Seems crazy but it makes sense when you understand how government (and any large organisation works):

From the managers point of view, if the technology fails you can blame the vender but if the vender fails you can't blame anyone but yourself for not picking a better vender... unless an analyst firms makes the recommendation and then you can blame the analysts. Like all other forms of business, procurement is about shifting risk. A managers career can be over if they take the blame for bad decision but they just are just doing their job if they make the "right" decision. This is why they pick the "safe" decision not the "best" decision. This is the essence of why no one got fired for picking IBM.

You could ask why not let the integrator take responsibility? Two reasons 1) integrators tend to be small so a manager can be blamed for picking someone "obviously" not up to the task. 2) If there is no obvious integrator to pick (2-3 in their local area) then the manager has to then choose and therefore made a decision which they can get blamed for if it all goes wrong. A lot of times they will also select the "technology" first and integrator 2nd (or better yet have the integrator recommended to them) and they don't even think about the possibility of an integrator being able to take responsibility. If they look in the yellow pages under Plone they don't get Pretaweb, they get nothing. If they look for sharepoint, they get microsoft and microsoft will happily take them out to a game of golf that the manager will conveniently win, do the sale and then recommend an integrator. Everyone happy (except the end users and the shareholders for shelling out $$$). So what managers really want is a organistion to blame that no one can blame them for choosing since its the "obvious" choice or recommended choice.

All makes sense. I guess this is what I've been thinking about recently. The fact that the customer/integrator/vendor model that most commercial CMSs use just doesn't quite fit with the way the Plone community works. Or rather the Plone community doesn't quite fit with it, and hence the whole buying process around buying a CMS is different and often doesn't fit the existing model that customers might be used to.


Its a tough one as I agree what you say about Acquia making Drupal easier to sell.... but on the other hand I don't want to ever end up with a 'Plone Acquia'.

Well Acquia are doing a lot of things now and have seriously split their focus but when it started it had a very simple idea. They were going to be a support company and no integration. That means companies that were risk adverse can take a contact out with them and feel comfortable. They is only one Acquia so it's the "obvious" choice.

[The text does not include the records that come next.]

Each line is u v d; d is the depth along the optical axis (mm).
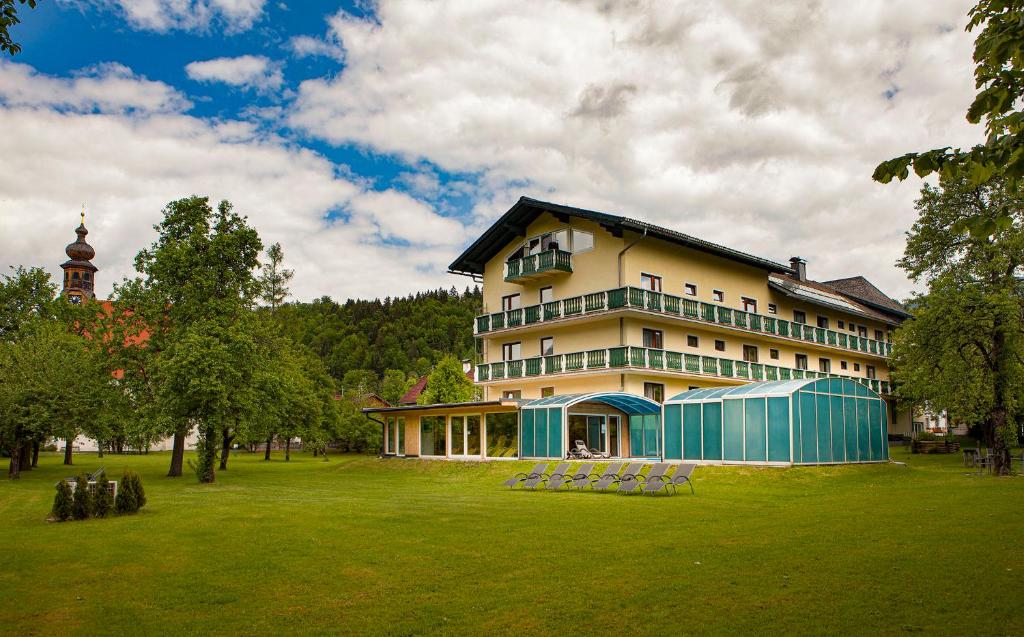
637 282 39844
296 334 80438
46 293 47438
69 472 39344
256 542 13875
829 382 30328
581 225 42125
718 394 31062
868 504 18234
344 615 8844
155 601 9617
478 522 16281
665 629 7887
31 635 8258
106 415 36281
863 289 66438
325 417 64812
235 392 32219
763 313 48375
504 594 9602
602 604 8945
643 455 38531
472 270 48781
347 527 15688
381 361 138375
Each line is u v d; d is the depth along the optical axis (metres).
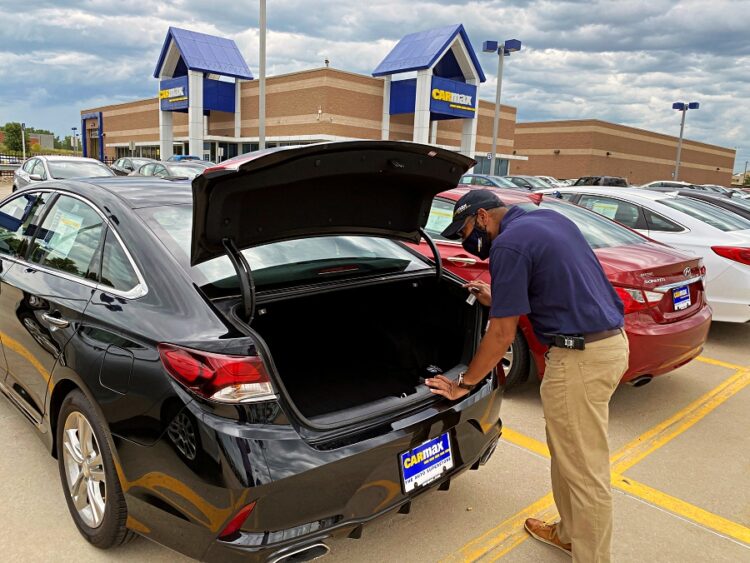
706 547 2.73
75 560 2.44
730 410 4.35
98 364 2.26
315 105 29.69
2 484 2.94
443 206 5.06
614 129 56.16
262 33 18.27
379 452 2.12
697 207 6.40
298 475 1.93
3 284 3.11
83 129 52.34
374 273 2.87
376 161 2.35
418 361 2.89
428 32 30.09
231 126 35.00
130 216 2.61
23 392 2.99
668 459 3.57
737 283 5.59
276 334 3.06
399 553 2.59
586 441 2.29
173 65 33.66
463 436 2.49
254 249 2.76
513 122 40.53
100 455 2.36
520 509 2.95
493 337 2.28
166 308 2.21
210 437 1.91
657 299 3.77
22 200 3.48
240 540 1.91
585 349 2.24
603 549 2.32
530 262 2.22
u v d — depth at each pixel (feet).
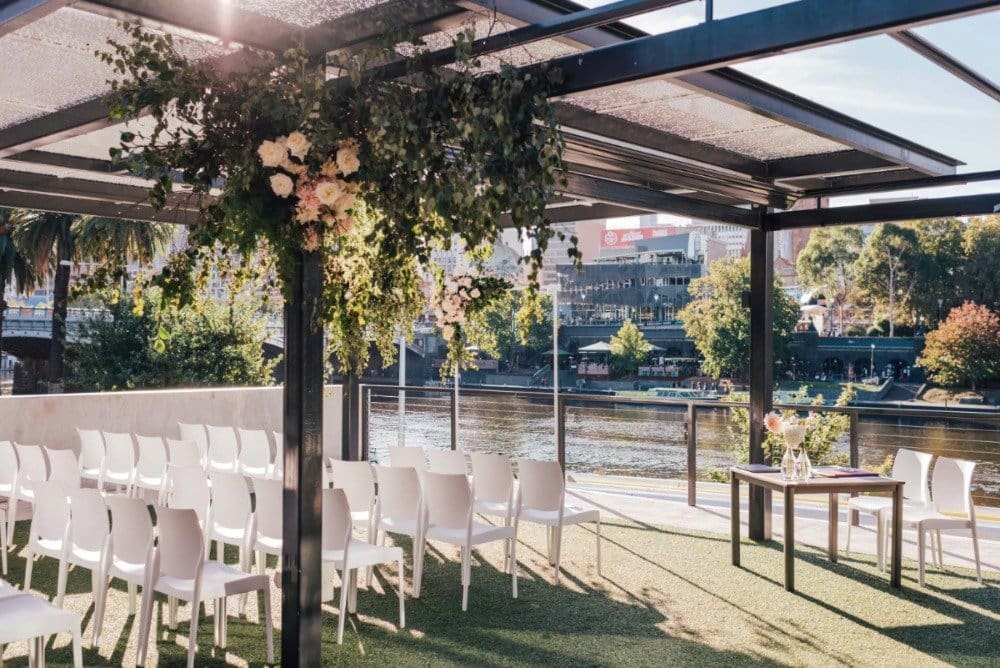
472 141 11.03
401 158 11.41
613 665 13.97
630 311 294.87
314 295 12.80
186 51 12.82
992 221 241.14
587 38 11.91
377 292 13.80
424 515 17.37
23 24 9.72
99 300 76.33
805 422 19.25
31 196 22.65
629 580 18.95
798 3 9.04
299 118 11.46
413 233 12.59
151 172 11.71
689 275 296.92
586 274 298.35
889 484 18.42
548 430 115.34
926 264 247.91
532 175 10.92
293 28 11.85
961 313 234.38
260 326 80.89
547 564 20.27
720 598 17.70
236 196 11.96
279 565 20.13
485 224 11.50
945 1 8.10
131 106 11.41
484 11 10.54
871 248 254.06
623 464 87.40
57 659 13.97
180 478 16.74
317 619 13.23
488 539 17.25
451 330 16.58
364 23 11.33
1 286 85.87
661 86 14.76
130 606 16.28
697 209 21.33
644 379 271.28
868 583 18.78
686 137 19.01
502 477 19.01
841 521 24.90
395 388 32.27
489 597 17.71
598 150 17.74
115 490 26.45
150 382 76.38
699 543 22.29
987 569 19.89
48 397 29.60
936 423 129.70
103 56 11.17
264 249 13.69
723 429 130.41
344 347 13.99
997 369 229.66
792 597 17.76
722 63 9.68
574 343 283.38
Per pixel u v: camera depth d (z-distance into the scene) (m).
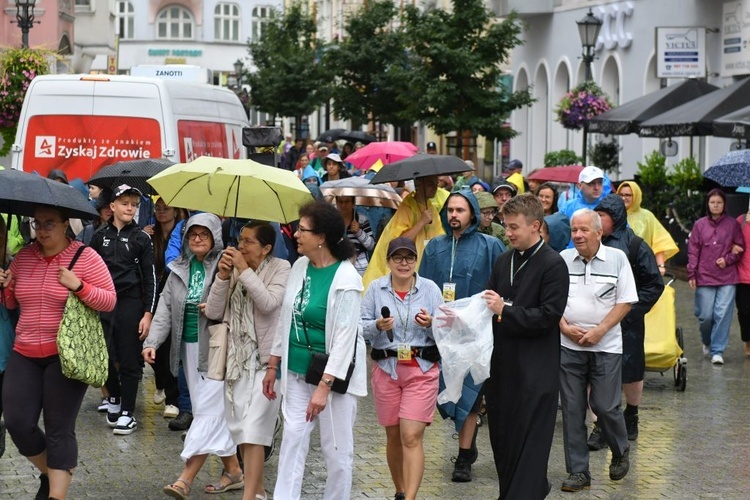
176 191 9.75
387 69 43.53
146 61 107.06
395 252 9.94
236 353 9.58
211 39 107.88
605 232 12.45
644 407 14.67
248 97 59.22
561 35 43.62
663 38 31.56
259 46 54.94
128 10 106.94
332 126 77.44
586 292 10.97
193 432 10.21
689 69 31.61
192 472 10.23
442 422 13.76
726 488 11.05
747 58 30.84
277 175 9.69
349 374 9.04
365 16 44.09
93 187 17.02
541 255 9.46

With Plone the is no obvious choice. In fact its more than that, there almost was an obvious choice by default: Plone Solutions, but they saw this as being a potential problem for the community as a whole and to avoid confusion rebranded to Jarn. So as a community I think we are quite against the general notion of an 'obvious choice'. Or rather against the notion of

Well Acquia and Plone Solutions aren't the same thing. Plone solutions was a integrator that competed with other integrators. Acquia is a support company. It's much more like redhat.

*one* obvious choice for *everything*. I know that there are specific companies in the Plone community that I would say are the obvious choice (in my mind) for specific sectors or types of work. But they have got there by proving themselves in that kind of work, and not because they are the project's founder.

When I said "obvious choice" I was really meaning someone to demo plone and someone to sue, not so much someone to do the integration work. I think managers are used to evaluating many companies are their service ability, but I don't think they are used to dealing with multiple companies to evaluate a single product and for support. See their confusion?

I get the feeling Acquia helps other integrators get more work rather than compete for teh same work.


On 24/11/2009, at 1:25 AM, Ken Wasetis [Contextual Corp.] wrote:

Thanks for the valuable write-up. Following up on Matt's point, why couldn't the 'Plone Foundation' be the organization/vendor rated by the analysts? Let them analyze the staying power of the Foundation, the project, the CMS - that has to be a strength of Plone that we're not capitalizing on enough.

I'm not sure that would work since they probably have no economic model with analysing something that doesn't make money.

Another alternative is that we could perhaps create a federation of Plone integrators purely for auditing/analysts purposes. If you took all the reasonable sized integration companies and analysed them as a whole you would come out with something that looked like a large multinational company with a pretty big turnover. Or better yet in the proprietary world you have value added reseller networks attached to companies like microsoft or Avaya and I'm sure the analysts have models for valuing those. Plone commercially is essentially a VARs network without the corporation running it in the middle. Unfortunately that would miss the huge amount of value produced by internal integrators such as weblion etc but it would be a start.

We need to be careful here as we have already tried this to some degree: ZEA Partners. It is a 'federation of Plone integrators'. The big issue though that was found with ZEA was things like

ah. I didn't mean with regard to bidding for work. I meant we all supply out financial details to an auditor so that we can get an aggregated figure of how much revenue plone makes globally. Question is, if we release a press release saying the plone integrator network makes 50M a year or whatever the figure is, then will anyone pay attention?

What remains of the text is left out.